### ACTIVITY
Can you repeat the material below word for word, leaving out the pictures?

─── SUPPLIED DATA ───

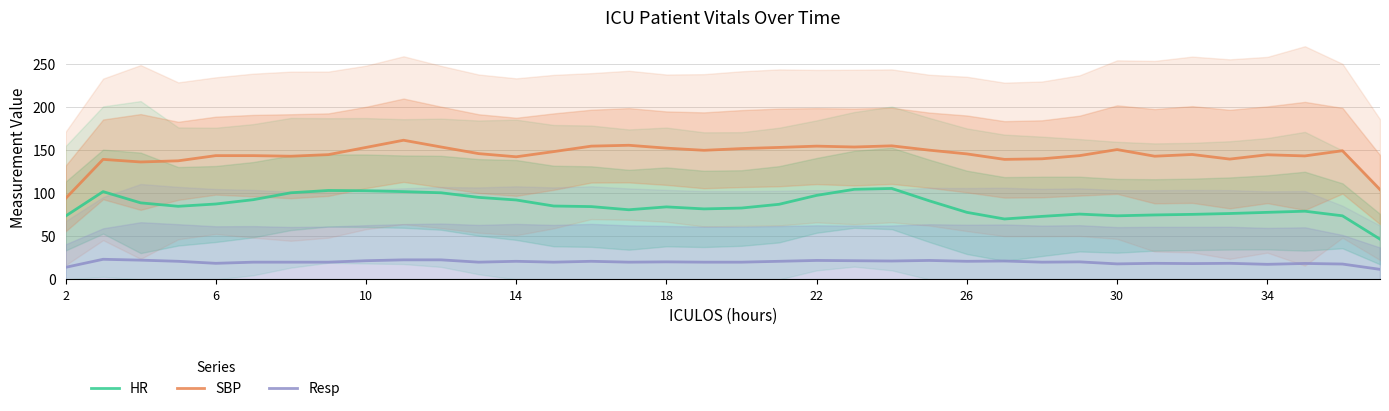

True or false: Resp and HR cross at least once.

False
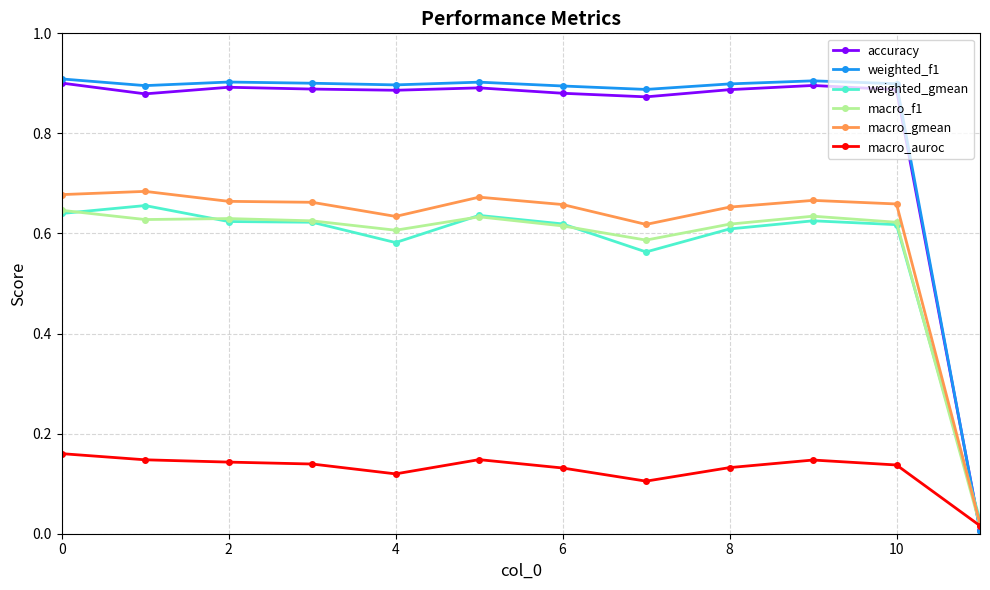

Does the chart display data point markers on the line(s)?

Yes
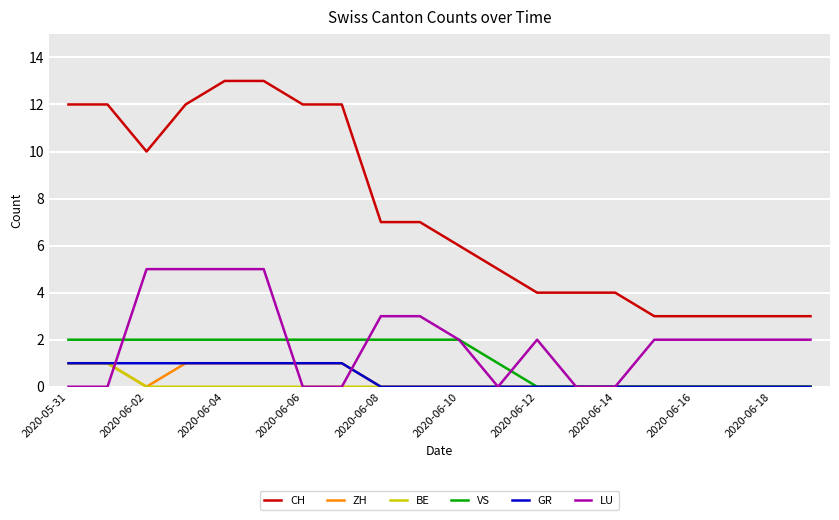

Count the number of categories in the chart.

20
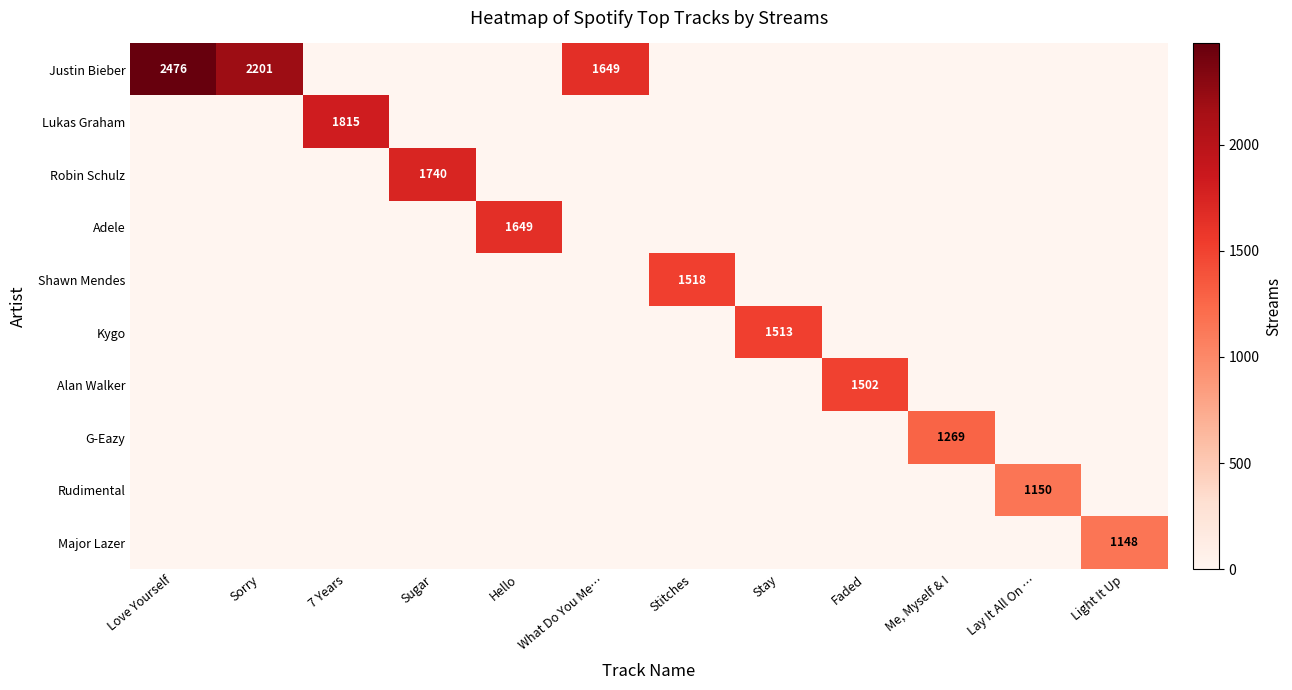

Which series changed the most between Sorry and Faded?

Justin Bieber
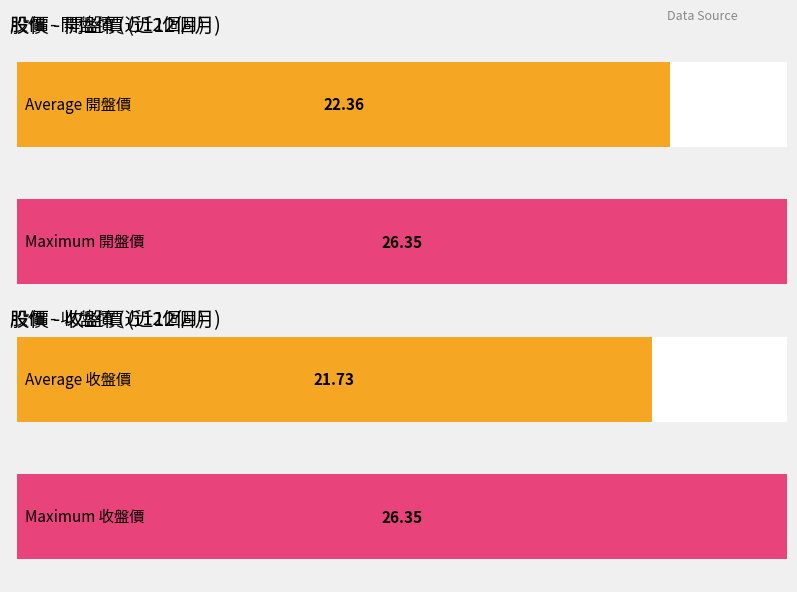

Rank the series by their maximum value, from lowest to highest.

開盤, 收盤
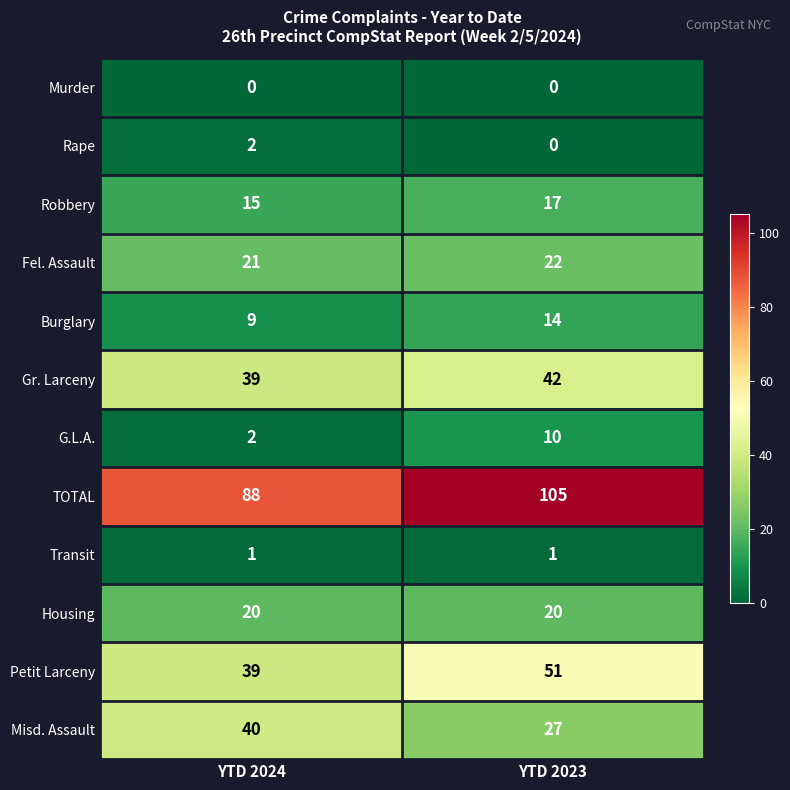

Where is G.L.A. nearest to the value 6?

YTD 2024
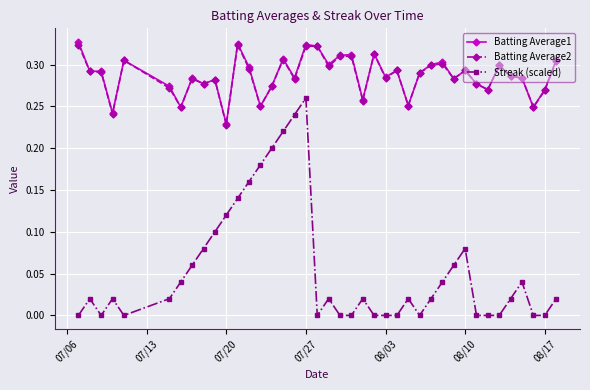

True or false: Batting Average1 and Streak (scaled) cross at least once.

False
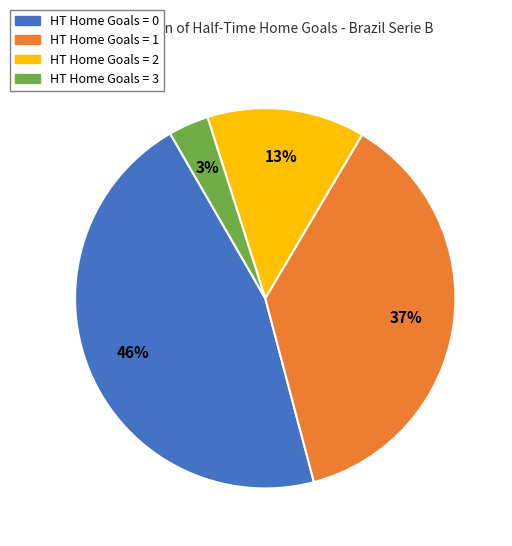

Count the number of slices in the pie.

4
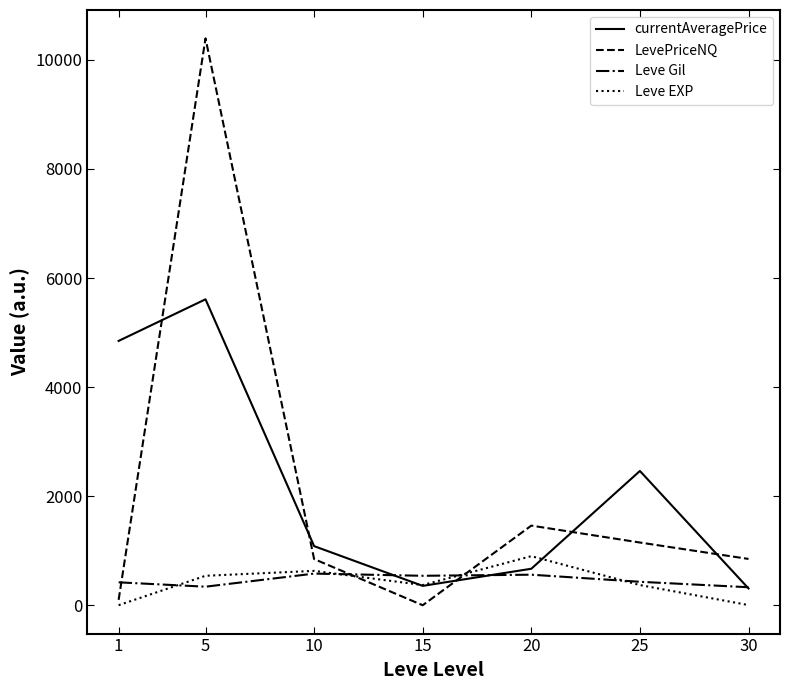

What is the minimum value for currentAveragePrice?

308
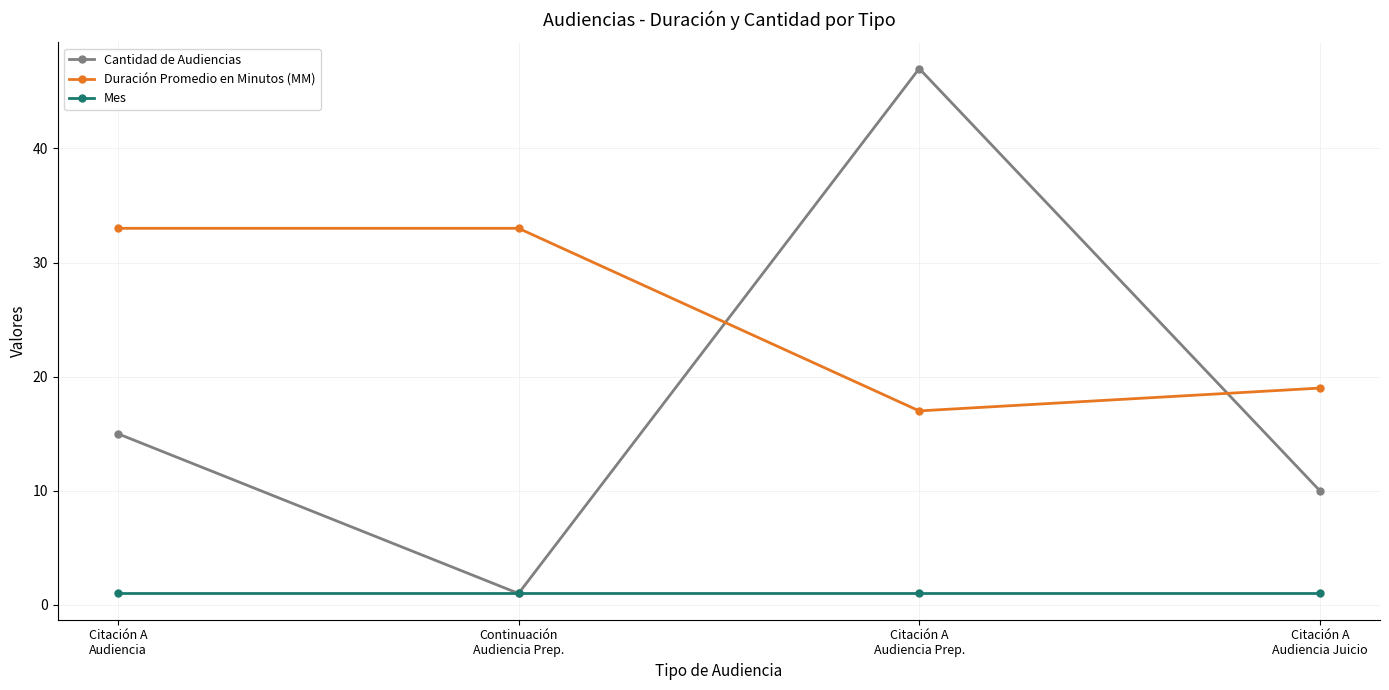

What is the average value of the Cantidad de Audiencias series?

18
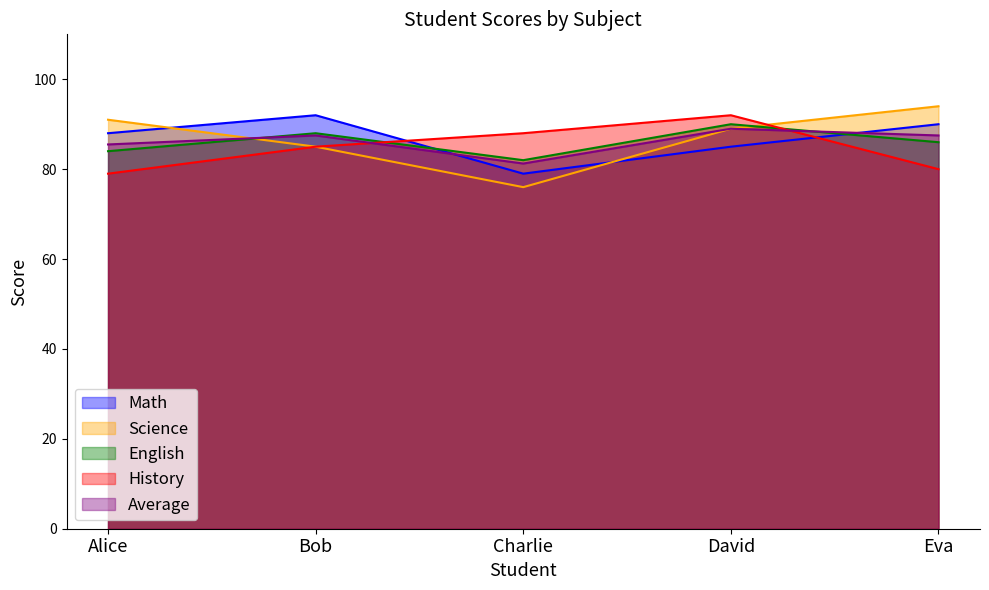

At which label does English first exceed 86?

Bob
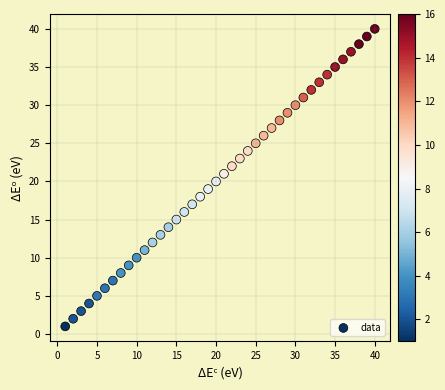

What is the range of X values (max minus min)?

39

───

### COMPLETED EXERCISE
True or false: Resp and HR cross at least once.

False

Does the chart display data point markers on the line(s)?

Yes

Count the number of categories in the chart.

20

Which series changed the most between Sorry and Faded?

Justin Bieber

Rank the series by their maximum value, from lowest to highest.

開盤, 收盤

Where is G.L.A. nearest to the value 6?

YTD 2024

True or false: Batting Average1 and Streak (scaled) cross at least once.

False

Count the number of slices in the pie.

4

What is the minimum value for currentAveragePrice?

308

What is the average value of the Cantidad de Audiencias series?

18

At which label does English first exceed 86?

Bob

What is the range of X values (max minus min)?

39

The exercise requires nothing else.